Metropolitan News-Enterprise

 

Wednesday, February 27, 2002

 

Page 9

 

Hahn Presents Plan to Police Panel to Make Senior Lead Officers Fulltime

 

By NICK YULICO, Staff Writer

 

Mayor James Hahn outlined his plan to the Police Commission yesterday to fully reinstate the Senior Lead Officer program, but most of the community leaders and residents present at the meeting just wanted to express their support for police Chief Bernard Parks.

Hahn’s plan, which he said could be implemented by May, would fully reinstate the Senior Lead Officer program which was abandoned by Parks after he became chief but was partially reinstated in 2000.

The program has been a major bone of contention between Hahn and Parks, with Hahn using Parks’ opposition as a reason for not supporting a second term by the chief.

Extra tension was added at the meeting due to the commission’s current task of evaluating Parks for a second term as chief.

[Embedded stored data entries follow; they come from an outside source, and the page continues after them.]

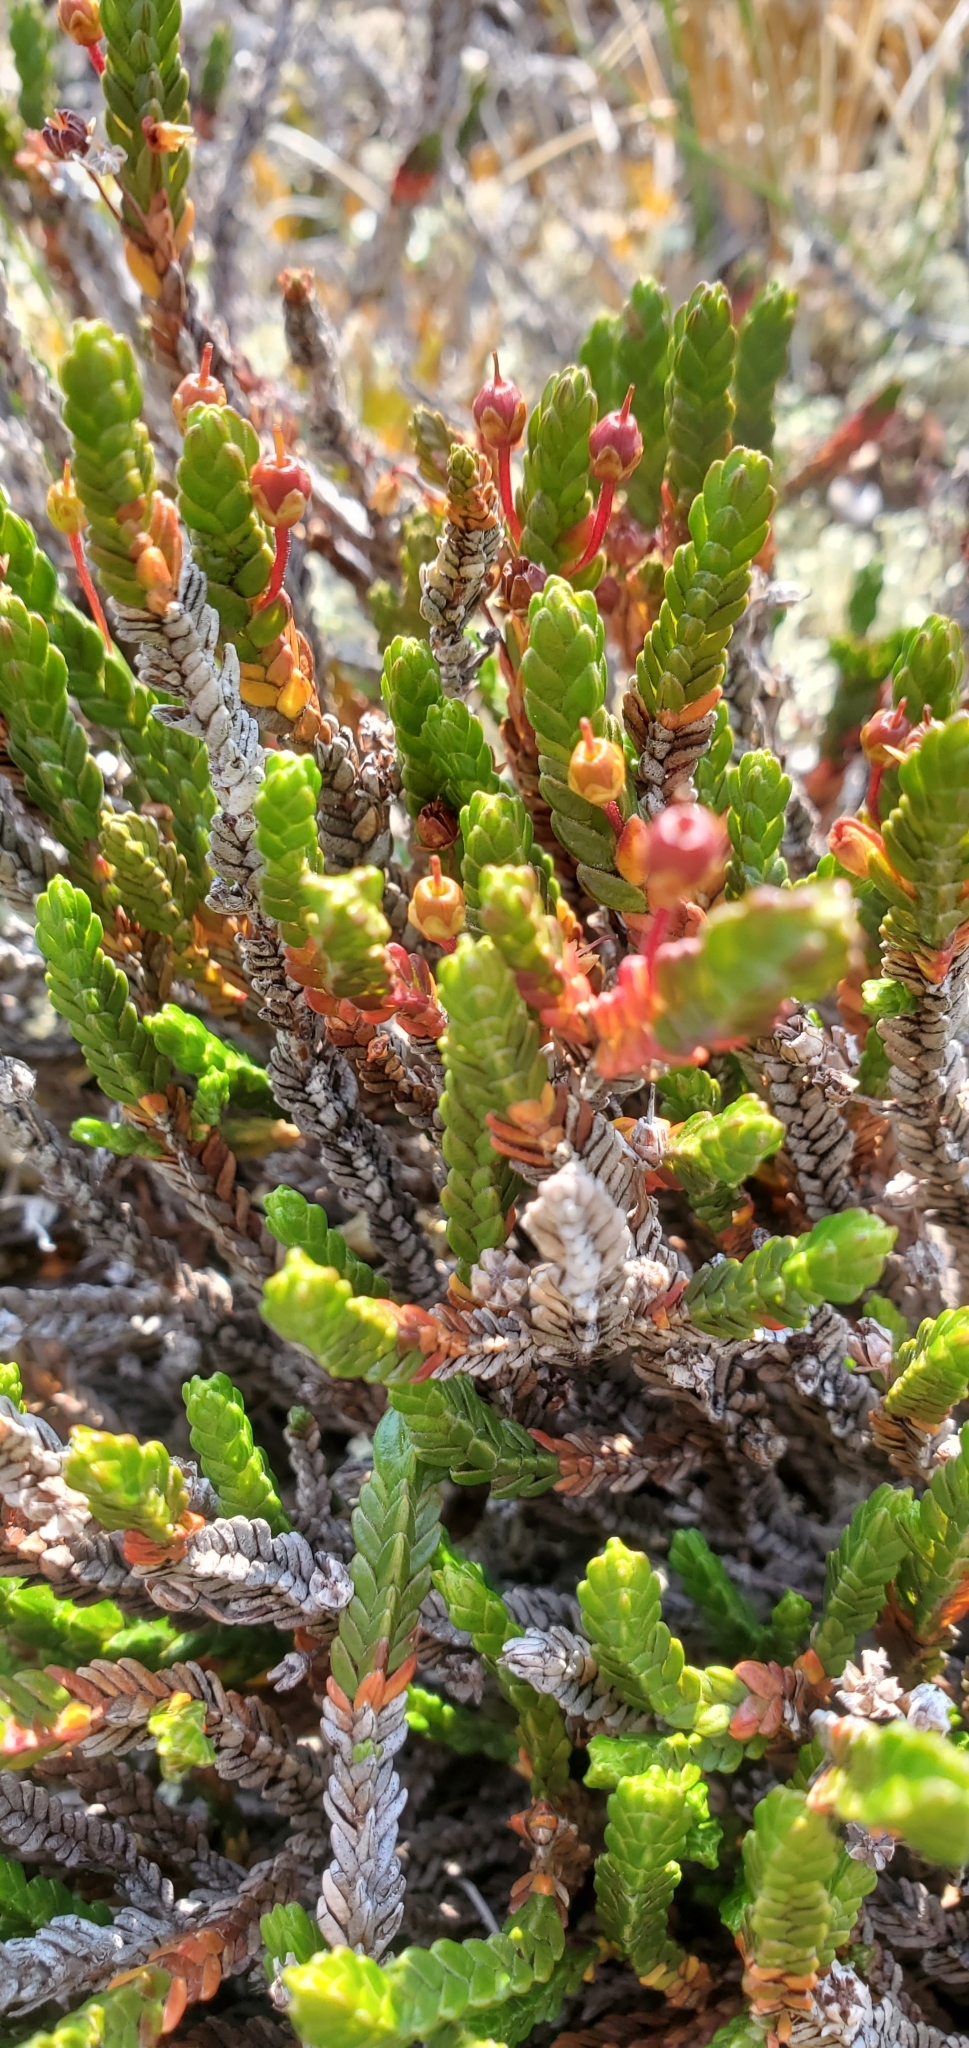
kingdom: Plantae
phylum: Tracheophyta
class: Magnoliopsida
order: Ericales
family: Ericaceae
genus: Cassiope
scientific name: Cassiope tetragona
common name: Arctic bell heather
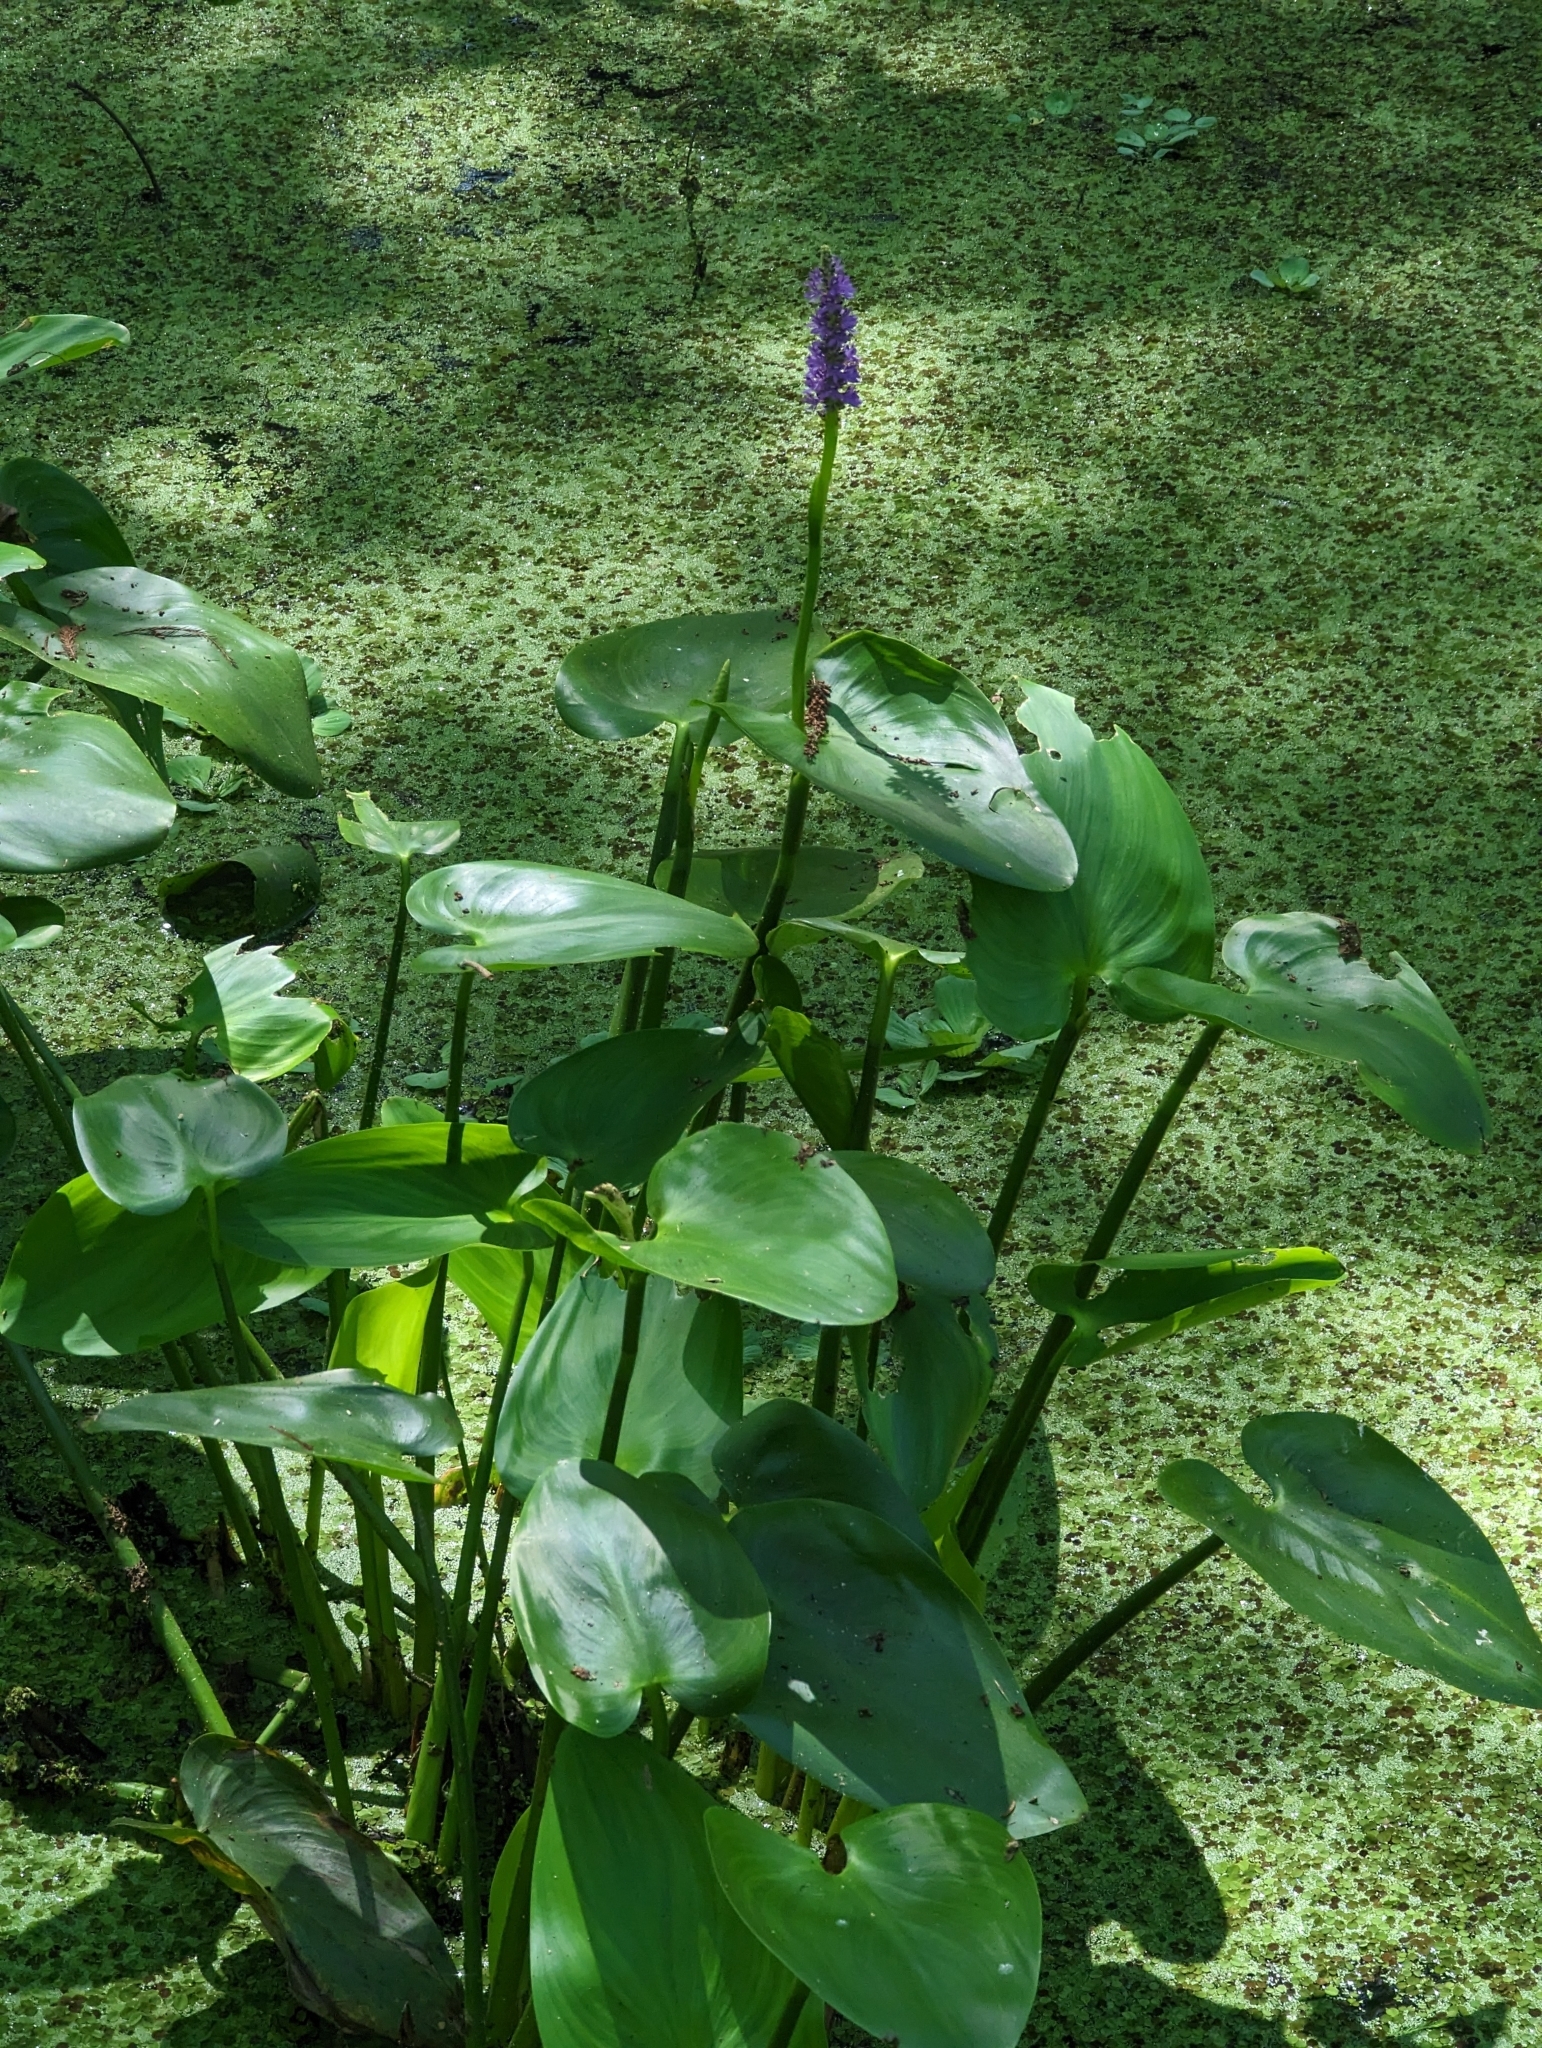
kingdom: Plantae
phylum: Tracheophyta
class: Liliopsida
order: Commelinales
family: Pontederiaceae
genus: Pontederia
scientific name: Pontederia cordata
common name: Pickerelweed
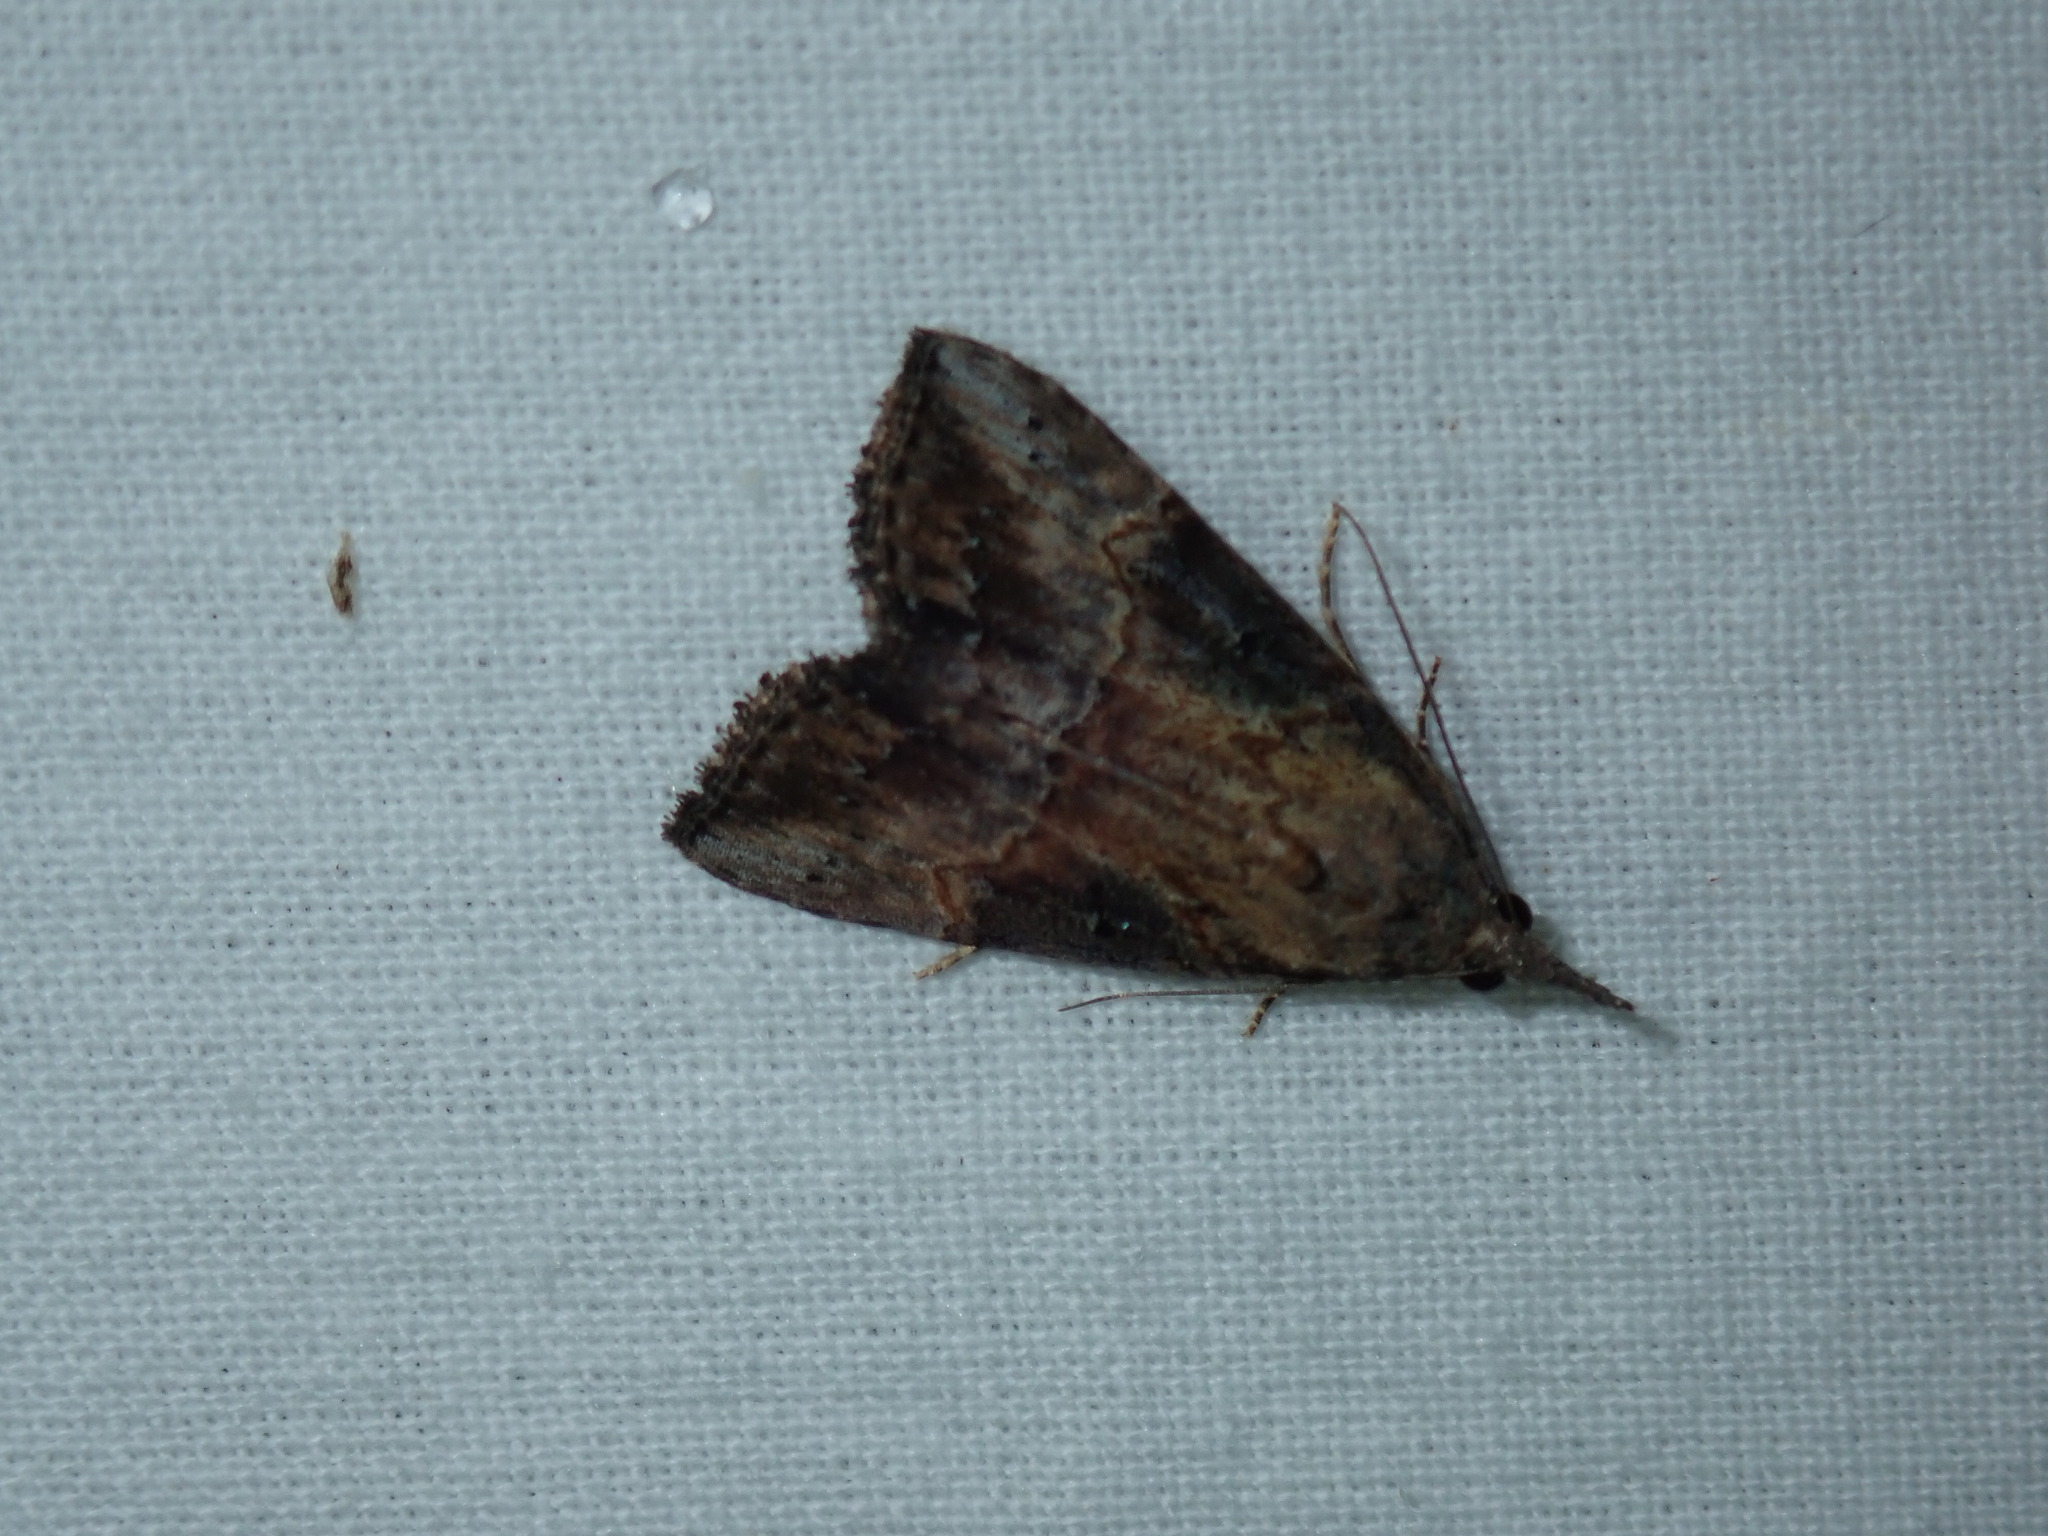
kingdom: Animalia
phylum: Arthropoda
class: Insecta
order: Lepidoptera
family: Erebidae
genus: Hypena
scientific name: Hypena scabra
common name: Green cloverworm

Hahn has continually said the program would reduce the growing crime rate in the city, since the senior lead officers act as liaisons between communities who experience crime first-hand and the LAPD.

Currently, the officers spend on average three to four days a week doing traditional SLO duties, like fielding and responding to community complaints, and the rest doing patrol, Lt. Horace Frank said.

The new guidelines would assign SLOs to full-time duty without assigning them to patrol, and would provide them with separate offices to conduct their work.

Hahn, whose ushering in was met with “boos,” spoke of one community member who he said told him, “By taking 168 SLOs off the streets, the police department lost thousands of eyes and ears in our neighborhoods.”

However, the 168 SLOs haven’t gone anywhere; they’re just SLOs part-time now, Frank said.

Hahn’s plan also calls for a single commander to oversee the officers citywide and for the officers to write monthly summaries of their progress.

Frank said the LAPD would review the plan and send a recommendation to the Police Commission in 30 days.

Councilman Mark Ridley-Thomas, in a letter read by a staff member, told Hahn he wasn’t sure how the mayor would expand the program, but said the SLO program is currently in need of reform.

“As I have expressed repeatedly, there is no clear connection between improved public safety and the current design of the SLO program,” Thomas said.

He added that the program in many areas acts as a private security force for neighborhood leaders who are “connected.”

“This is not authentic community-based policing,” he said.

Councilman Nate Holden, who attended the commission meeting instead of the City Council meeting,   said more police officers and not necessarily more senior lead officers is the solution to solving the city’s crime problems.

A member of the public who did not give his name, went to the public lectern and broke into tears when he said two people he knew were killed late last month in his neighborhood despite the fact that SLOs were there.

After several community members spoke in support of Hahn’s proposal to fully reinstate the program, hundreds of African-American community members wishing to express their support for Parks started becoming restless.

When several of the white community members who spoke in support of Hahn’s proposal left when the public discussion turned to Parks, one elderly black woman was heard saying, “Oh, they don’t want to hear this.”

Rep. Maxine Waters, D-Los Angeles, a strong Parks supporter, said her community felt violated that Hahn gave his opinion before the Police Commission made their decision.

Bishop Charles Blake, who last month refused donations from Hahn to his West Angeles Church, calling them bribes for silence, marched with hundreds of other Parks supporters, many from South Los Angeles, into City Hall with cries of “Five more years for Parks!”

“Morale is up in the community because Parks holds officers accountable for their actions,” Blake told the commission.

He added that “Los Angeles police reform needs a tough top cop, not a political power [like Hahn].

“We watched on Sunday night a special on Rosa Parks. Now, we need another person named Parks.”

Councilwoman Jan Perry also came out in support of the chief calling him a “confidence builder” and “advocate for the community.”

Throughout the meeting, critics questioned the impartiality of the members of the commission, who will decide Parks’ fate and were appointed by Parks’ attacker, Hahn.

Rick Caruso, chair of the commission, told them: “We are committed to a fair and open process. If the mayor doesn’t like our decision, I’ve said it publicly, he can fire me.”

A protest rally is scheduled for 10 a.m. on March 9 at Caruso’s “Grove” shopping mall project at 3rd Street and Fairfax.

“Come and join us in showing our outrage at the attempts by Mayor Hahn, the Police Protective League, and certain police commissioners to hijack and control the process being used to evaluate Chief Parks,” the flier says.